During the OpenIoT summit, embedded software developer and AllSeen Alliance member Beechwoods Software released open source Yocto ‘recipes’ that make it easier for developers to easily and quickly integrate the AllJoyn codebase into Yocto. (AllJoyn is a system that allows devices to device communication; Yocto is an open source collaboration project that provides templates, tools and methods for creating custom Linux-based systems for embedded products.) With these recipes, Beechwoods is helping developers streamline the process of building AllJoyn-enabled products by reducing cost and complexity and speeding time-to-market for connected IoT services, apps and devices.
Brad Kemp, CEO of Beechwoods Software, explained to me that Yocto is a very rich environment for building but is hard to set up. Once it’s set up, however, it becomes very easy for everyone to use. What Beechwoods has done is taken care of that hard part by developing recipes to build for AllJoyn.
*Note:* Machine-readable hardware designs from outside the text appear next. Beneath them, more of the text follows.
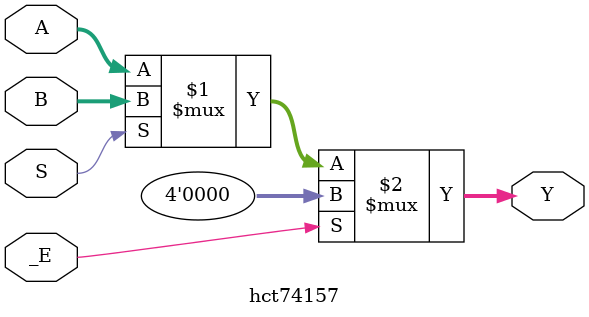
<source format=v>
               
`ifndef hct74157
`define hct74157

`timescale 1ns/1ns

module hct74157(_E, S, A, B, Y);
    input S, _E;
    input [3:0] A;
    input [3:0] B;
    output [3:0] Y;

    assign #(19) Y = _E? 4'b0 : S? B: A;

    //assign #(19) Y[0] = _E==1'b1? 1'b0 : (S & B[0]) | (!S & A[0]);
    //assign #(19) Y[1] = _E==1'b1? 1'b0 : (S & B[1]) | (!S & A[1]);
    //assign #(19) Y[2] = _E==1'b1? 1'b0 : (S & B[2]) | (!S & A[2]);
    //assign #(19) Y[3] = _E==1'b1? 1'b0 : (S & B[3]) | (!S & A[3]);
endmodule


`endif

</source>
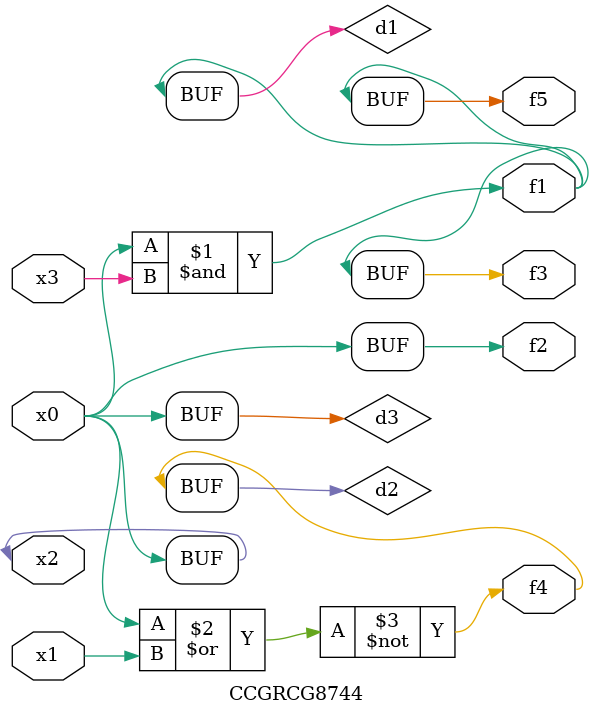
<source format=v>
module CCGRCG8744(
	input x0, x1, x2, x3,
	output f1, f2, f3, f4, f5
);

	wire d1, d2, d3;

	and (d1, x2, x3);
	nor (d2, x0, x1);
	buf (d3, x0, x2);
	assign f1 = d1;
	assign f2 = d3;
	assign f3 = d1;
	assign f4 = d2;
	assign f5 = d1;
endmodule

</source>
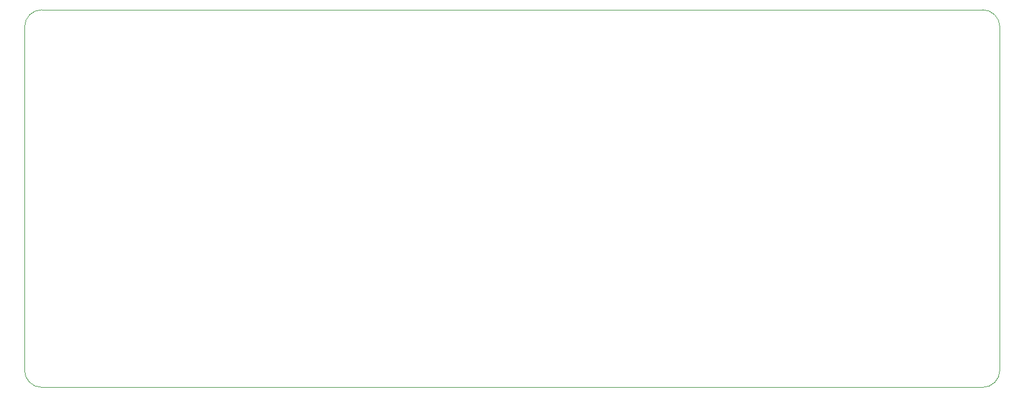
<source format=gm1>
%TF.GenerationSoftware,KiCad,Pcbnew,9.0.5*%
%TF.CreationDate,2026-01-21T19:05:34-06:00*%
%TF.ProjectId,Elysium_2026_ACB,456c7973-6975-46d5-9f32-3032365f4143,rev?*%
%TF.SameCoordinates,Original*%
%TF.FileFunction,Profile,NP*%
%FSLAX46Y46*%
G04 Gerber Fmt 4.6, Leading zero omitted, Abs format (unit mm)*
G04 Created by KiCad (PCBNEW 9.0.5) date 2026-01-21 19:05:34*
%MOMM*%
%LPD*%
G01*
G04 APERTURE LIST*
%TA.AperFunction,Profile*%
%ADD10C,0.050000*%
%TD*%
G04 APERTURE END LIST*
D10*
X202500000Y-52500000D02*
X202500000Y-102500000D01*
X63000000Y-105000000D02*
G75*
G02*
X60500000Y-102500000I0J2500000D01*
G01*
X60500000Y-52500000D02*
G75*
G02*
X63000000Y-50000000I2500000J0D01*
G01*
X200000000Y-50000000D02*
G75*
G02*
X202500000Y-52500000I0J-2500000D01*
G01*
X60500000Y-102500000D02*
X60500000Y-52500000D01*
X63000000Y-50000000D02*
X200000000Y-50000000D01*
X200000000Y-105000000D02*
X63000000Y-105000000D01*
X202500000Y-102500000D02*
G75*
G02*
X200000000Y-105000000I-2500000J0D01*
G01*
M02*

</source>
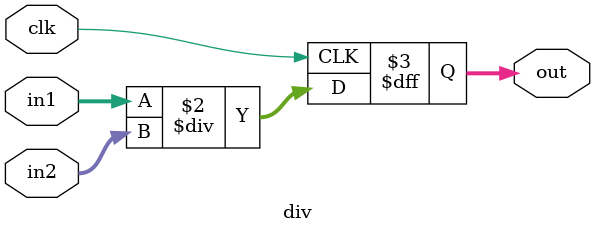
<source format=v>
module div(in1 ,in2, clk, out);
  input [31:0] in1;
  input [7:0] in2;
  input clk;
  output reg [31:0] out;

  always @(posedge clk)
   begin
	out = in1 / in2;
   end 
endmodule

</source>
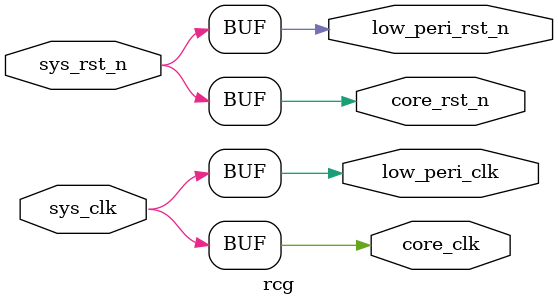
<source format=v>
`timescale 1ns / 1ps

module rcg (
    input sys_clk,
    input sys_rst_n,
    output core_clk,
    output core_rst_n,
    output low_peri_clk,
    output low_peri_rst_n
);

    assign core_clk = sys_clk;
    assign core_rst_n = sys_rst_n;
    assign low_peri_clk = sys_clk;
    assign low_peri_rst_n = sys_rst_n;
endmodule
</source>
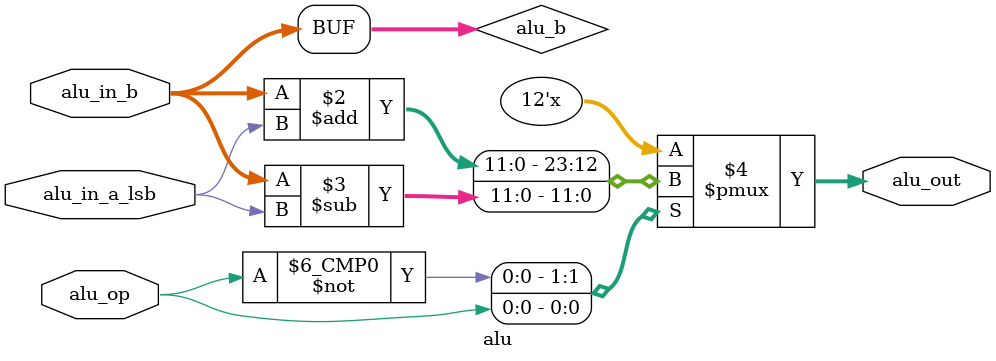
<source format=v>
	`define alu_op_add1   	1'b0
	`define alu_op_sub1 	1'b1

module alu (alu_in_a_lsb, alu_op, alu_in_b, alu_out);
    parameter alu_width = 12;
    input               		alu_in_a_lsb, alu_op ;
    input signed[alu_width-1:0] 		alu_in_b;
    output reg signed[alu_width-1:0]	alu_out ;
    wire						alu_in_a_lsb, alu_op;
    
    wire [alu_width-1:0] alu_b;
    assign alu_b = alu_in_b;
    
    always @(*)
    begin
    	case (alu_op) 
    	    `alu_op_add1:
    	        begin
    	            alu_out = alu_b+alu_in_a_lsb;			
    	        end
    	    `alu_op_sub1:
    	        begin
    	            alu_out = alu_b-alu_in_a_lsb;
    	        end
    	    default:
    	        begin
    	            alu_out = 0; 
    	        end
    	endcase

    end
    
    

endmodule


// module alu (alu_in_a_lsb, alu_in_b, alu_in_x, alu_in_w, alu_out);
//     parameter alu_width = 12;
//     input               		alu_in_a_lsb, alu_in_x, alu_in_w ;
//     input signed[alu_width-1:0] 		alu_in_b;
//     output reg signed[alu_width-1:0]	alu_out ;
//     wire						alu_in_a_lsb, alu_in_b, alu_op;
    
//     wire [alu_width-1:0] alu_b;
//     assign alu_b = alu_in_b;
//     assign alu_op=alu_in_w^alu_in_x;
    
//     always @(*)
//     begin
//     	case (alu_op) 
//     	    `alu_op_add1:
//     	        begin
//     	            alu_out = alu_b+alu_in_a_lsb;			
//     	        end
//     	    `alu_op_sub1:
//     	        begin
//     	            alu_out = alu_b-alu_in_a_lsb;
//     	        end
//     	    default:
//     	        begin
//     	            alu_out = 0; 
//     	        end
//     	endcase

//     end
    
    

// endmodule

</source>
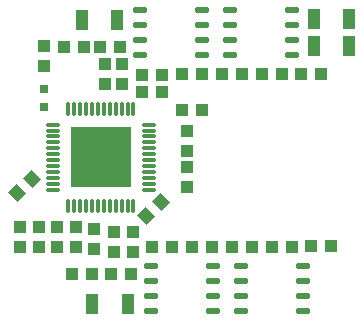
<source format=gtp>
G04 Layer_Color=8421504*
%FSLAX25Y25*%
%MOIN*%
G70*
G01*
G75*
G04:AMPARAMS|DCode=10|XSize=39.37mil|YSize=43.31mil|CornerRadius=0mil|HoleSize=0mil|Usage=FLASHONLY|Rotation=225.000|XOffset=0mil|YOffset=0mil|HoleType=Round|Shape=Rectangle|*
%AMROTATEDRECTD10*
4,1,4,-0.00139,0.02923,0.02923,-0.00139,0.00139,-0.02923,-0.02923,0.00139,-0.00139,0.02923,0.0*
%
%ADD10ROTATEDRECTD10*%

%ADD11R,0.04331X0.03937*%
%ADD12R,0.03937X0.04331*%
%ADD13R,0.04331X0.07087*%
%ADD14R,0.03150X0.03150*%
%ADD15O,0.01378X0.04724*%
%ADD16O,0.04724X0.01378*%
%ADD17R,0.20079X0.20079*%
%ADD18O,0.04921X0.02165*%
D10*
X-120134Y-56134D02*
D03*
X-124866Y-60866D02*
D03*
X-81872Y-68466D02*
D03*
X-77139Y-63734D02*
D03*
D11*
X-95700Y-24347D02*
D03*
Y-17653D02*
D03*
X-105500Y-72154D02*
D03*
Y-78847D02*
D03*
X-86400Y-80546D02*
D03*
Y-73853D02*
D03*
X-99333Y-72654D02*
D03*
Y-79347D02*
D03*
X-92567Y-73853D02*
D03*
Y-80546D02*
D03*
X-90000Y-24347D02*
D03*
Y-17653D02*
D03*
X-68300Y-51954D02*
D03*
Y-58647D02*
D03*
Y-46646D02*
D03*
Y-39954D02*
D03*
X-124000Y-78847D02*
D03*
Y-72154D02*
D03*
X-117833D02*
D03*
Y-78847D02*
D03*
X-111667D02*
D03*
Y-72154D02*
D03*
X-116000Y-11654D02*
D03*
Y-18347D02*
D03*
D12*
X-76653Y-27000D02*
D03*
X-83346D02*
D03*
X-69996Y-33000D02*
D03*
X-63303D02*
D03*
X-26893Y-78500D02*
D03*
X-20200D02*
D03*
X-30347Y-21200D02*
D03*
X-23653D02*
D03*
X-33450Y-78800D02*
D03*
X-40143D02*
D03*
X-66643D02*
D03*
X-59950D02*
D03*
X-49987Y-21200D02*
D03*
X-56680D02*
D03*
X-83346Y-21500D02*
D03*
X-76653D02*
D03*
X-87154Y-87600D02*
D03*
X-93846D02*
D03*
X-106846D02*
D03*
X-100154D02*
D03*
X-90654Y-12000D02*
D03*
X-97347D02*
D03*
X-109346D02*
D03*
X-102654D02*
D03*
X-53393Y-78800D02*
D03*
X-46700D02*
D03*
X-73200Y-78800D02*
D03*
X-79893D02*
D03*
X-43347Y-21200D02*
D03*
X-36654D02*
D03*
X-63320D02*
D03*
X-70013D02*
D03*
D13*
X-26006Y-11800D02*
D03*
X-14195D02*
D03*
X-26006Y-2800D02*
D03*
X-14195D02*
D03*
X-88095Y-97600D02*
D03*
X-99906D02*
D03*
X-91594Y-3000D02*
D03*
X-103405D02*
D03*
D14*
X-116000Y-26047D02*
D03*
Y-31953D02*
D03*
D15*
X-86215Y-32645D02*
D03*
X-88183D02*
D03*
X-90152D02*
D03*
X-92120D02*
D03*
X-94089D02*
D03*
X-96057D02*
D03*
X-98026D02*
D03*
X-99994D02*
D03*
X-101963D02*
D03*
X-103931D02*
D03*
X-105900D02*
D03*
X-107868D02*
D03*
Y-64928D02*
D03*
X-105900D02*
D03*
X-103931D02*
D03*
X-101963D02*
D03*
X-99994D02*
D03*
X-98026D02*
D03*
X-96057D02*
D03*
X-94089D02*
D03*
X-92120D02*
D03*
X-90152D02*
D03*
X-88183D02*
D03*
X-86215D02*
D03*
D16*
X-113183Y-37960D02*
D03*
Y-39928D02*
D03*
Y-41897D02*
D03*
Y-43865D02*
D03*
Y-45834D02*
D03*
Y-47802D02*
D03*
Y-49771D02*
D03*
Y-51739D02*
D03*
Y-53708D02*
D03*
Y-55676D02*
D03*
Y-57645D02*
D03*
Y-59613D02*
D03*
X-80900D02*
D03*
Y-57645D02*
D03*
Y-55676D02*
D03*
Y-53708D02*
D03*
Y-51739D02*
D03*
Y-49771D02*
D03*
Y-47802D02*
D03*
Y-45834D02*
D03*
Y-43865D02*
D03*
Y-41897D02*
D03*
Y-39928D02*
D03*
Y-37960D02*
D03*
D17*
X-97042Y-48787D02*
D03*
D18*
X-29768Y-100100D02*
D03*
Y-95100D02*
D03*
Y-90100D02*
D03*
Y-85100D02*
D03*
X-50438Y-100100D02*
D03*
Y-95100D02*
D03*
Y-90100D02*
D03*
Y-85100D02*
D03*
X-59768Y-100100D02*
D03*
Y-95100D02*
D03*
Y-90100D02*
D03*
Y-85100D02*
D03*
X-80438Y-100100D02*
D03*
Y-95100D02*
D03*
Y-90100D02*
D03*
Y-85100D02*
D03*
X-33268Y-14900D02*
D03*
Y-9900D02*
D03*
Y-4900D02*
D03*
Y100D02*
D03*
X-53938Y-14900D02*
D03*
Y-9900D02*
D03*
Y-4900D02*
D03*
Y100D02*
D03*
X-63268Y-14900D02*
D03*
Y-9900D02*
D03*
Y-4900D02*
D03*
Y100D02*
D03*
X-83938Y-14900D02*
D03*
Y-9900D02*
D03*
Y-4900D02*
D03*
Y100D02*
D03*
M02*

</source>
They did this work for their own projects but then open sourced it so others can also benefit from it. Now device-makers can focus on the core services of their devices – whether it’s a smart heater or a smart bulb – instead of worrying about AllJoyn.
“What we have done is taken the AllJoyn build environment and allowed Yocto builds to use it seamlessly. Vendors can just point their Yocto recipes at AllJoyn recipes and [they] will automatically be built into their product. Its very easy for them to add AllJoyn without doing all the work that we did,” said Kemp.
AllJoyn is currently being used by more than 270 million devices, according to Noah Harlan, community director and president of the cross-industry device interoperability consortium AllSeen Alliance and founder of application developer Two Bulls. He told me that AllJoyn is being used heavily in Windows 10, it’s used by LG, Electrolux and many other IoT devices. The contribution by Beechwoods Software allows developers to write applications for interoperability regardless of transport layer, manufacturer, and without the need for Internet access, freeing them to focus on differentiating their devices from competitors.